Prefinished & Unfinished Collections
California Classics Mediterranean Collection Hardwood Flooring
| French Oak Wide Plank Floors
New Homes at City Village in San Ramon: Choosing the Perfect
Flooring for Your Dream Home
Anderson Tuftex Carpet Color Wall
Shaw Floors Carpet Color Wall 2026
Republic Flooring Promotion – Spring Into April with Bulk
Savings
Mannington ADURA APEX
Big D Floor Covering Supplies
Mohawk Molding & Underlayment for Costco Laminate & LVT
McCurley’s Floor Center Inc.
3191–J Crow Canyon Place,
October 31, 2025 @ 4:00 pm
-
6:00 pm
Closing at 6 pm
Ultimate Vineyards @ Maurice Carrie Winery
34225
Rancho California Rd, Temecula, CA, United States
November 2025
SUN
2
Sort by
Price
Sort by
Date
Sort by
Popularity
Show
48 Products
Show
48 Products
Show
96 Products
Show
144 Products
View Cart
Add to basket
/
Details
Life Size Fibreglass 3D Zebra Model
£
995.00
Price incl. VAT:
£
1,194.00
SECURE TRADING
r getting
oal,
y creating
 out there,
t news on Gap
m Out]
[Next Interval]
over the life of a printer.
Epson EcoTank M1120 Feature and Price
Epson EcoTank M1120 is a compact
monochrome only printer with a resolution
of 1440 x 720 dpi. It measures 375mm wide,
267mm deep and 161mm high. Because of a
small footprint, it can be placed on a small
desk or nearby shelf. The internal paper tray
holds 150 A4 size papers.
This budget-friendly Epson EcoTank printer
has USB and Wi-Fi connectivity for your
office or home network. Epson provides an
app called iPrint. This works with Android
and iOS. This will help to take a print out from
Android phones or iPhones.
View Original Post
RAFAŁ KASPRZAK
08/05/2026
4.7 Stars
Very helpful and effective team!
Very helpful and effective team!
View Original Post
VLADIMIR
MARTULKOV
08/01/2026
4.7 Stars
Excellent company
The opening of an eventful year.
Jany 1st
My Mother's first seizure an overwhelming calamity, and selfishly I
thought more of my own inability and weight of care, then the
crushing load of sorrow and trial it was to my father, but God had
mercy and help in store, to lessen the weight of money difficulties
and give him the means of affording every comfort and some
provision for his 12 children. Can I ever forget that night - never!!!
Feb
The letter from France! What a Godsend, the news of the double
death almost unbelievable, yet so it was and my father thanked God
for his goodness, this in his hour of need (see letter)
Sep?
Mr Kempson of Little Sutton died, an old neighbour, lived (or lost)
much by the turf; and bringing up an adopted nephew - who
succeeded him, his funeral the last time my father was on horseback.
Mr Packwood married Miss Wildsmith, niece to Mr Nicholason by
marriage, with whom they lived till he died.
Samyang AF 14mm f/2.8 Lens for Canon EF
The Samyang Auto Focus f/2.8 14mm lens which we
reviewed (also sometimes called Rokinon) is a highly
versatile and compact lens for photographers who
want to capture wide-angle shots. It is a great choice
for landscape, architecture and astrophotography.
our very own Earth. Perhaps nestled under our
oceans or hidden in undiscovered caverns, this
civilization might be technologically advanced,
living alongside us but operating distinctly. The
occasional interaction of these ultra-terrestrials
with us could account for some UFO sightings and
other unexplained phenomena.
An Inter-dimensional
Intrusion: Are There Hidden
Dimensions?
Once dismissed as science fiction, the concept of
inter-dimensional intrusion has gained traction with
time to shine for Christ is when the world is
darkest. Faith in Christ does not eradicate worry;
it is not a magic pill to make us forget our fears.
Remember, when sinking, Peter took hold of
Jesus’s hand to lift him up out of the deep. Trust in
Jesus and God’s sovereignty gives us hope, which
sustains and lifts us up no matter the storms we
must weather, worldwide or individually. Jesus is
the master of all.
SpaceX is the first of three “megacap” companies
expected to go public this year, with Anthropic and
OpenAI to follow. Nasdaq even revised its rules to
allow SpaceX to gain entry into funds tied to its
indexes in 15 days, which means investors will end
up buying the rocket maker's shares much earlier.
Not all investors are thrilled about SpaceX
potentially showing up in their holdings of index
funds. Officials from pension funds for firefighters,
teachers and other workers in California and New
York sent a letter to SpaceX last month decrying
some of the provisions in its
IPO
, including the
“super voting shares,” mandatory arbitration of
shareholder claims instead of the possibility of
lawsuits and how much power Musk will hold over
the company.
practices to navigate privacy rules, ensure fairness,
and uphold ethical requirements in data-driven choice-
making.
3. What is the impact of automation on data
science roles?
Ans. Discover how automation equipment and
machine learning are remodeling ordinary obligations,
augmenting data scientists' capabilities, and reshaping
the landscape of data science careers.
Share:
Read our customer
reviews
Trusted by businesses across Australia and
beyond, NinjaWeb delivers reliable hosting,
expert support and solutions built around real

----

**Problem to solve**
Throughout the material above, find lines holding the word "lived", then copy them.

**Output of the task**
Mr Kempson of Little Sutton died, an old neighbour, lived (or lost)
marriage, with whom they lived till he died.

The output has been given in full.